◆ DIRECTIVE ◆
Repeat the data word for word. Do not include the pictures.

◆ EXTRACTED ENTRIES ◆
# # #
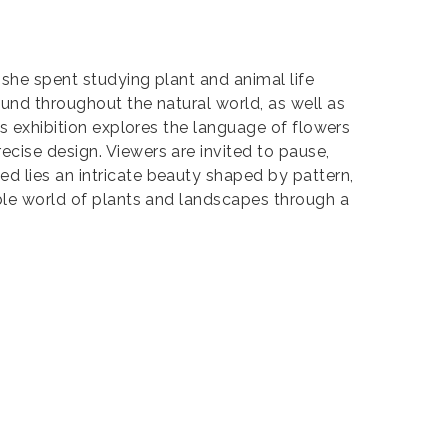
 she spent studying plant and animal life
ound throughout the natural world, as well as
is exhibition explores the language of flowers
cise design. Viewers are invited to pause,
d lies an intricate beauty shaped by pattern,
able world of plants and landscapes through a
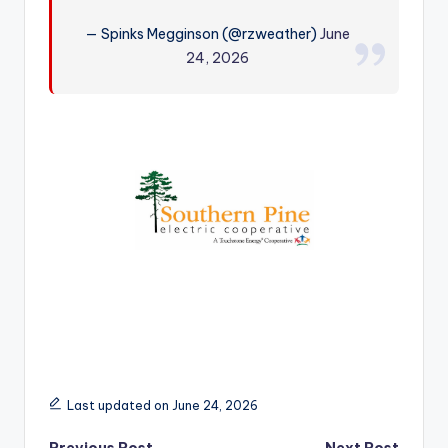
r
— Spinks Megginson (@rzweather)
June
24, 2026
Last updated on June 24, 2026
Previous Post
Next Post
# # #
◆ TASK RESULT ◆
 she spent studying plant and animal life
ound throughout the natural world, as well as
is exhibition explores the language of flowers
cise design. Viewers are invited to pause,
d lies an intricate beauty shaped by pattern,
able world of plants and landscapes through a
r
— Spinks Megginson (@rzweather)
June
24, 2026
Last updated on June 24, 2026
Previous Post
Next Post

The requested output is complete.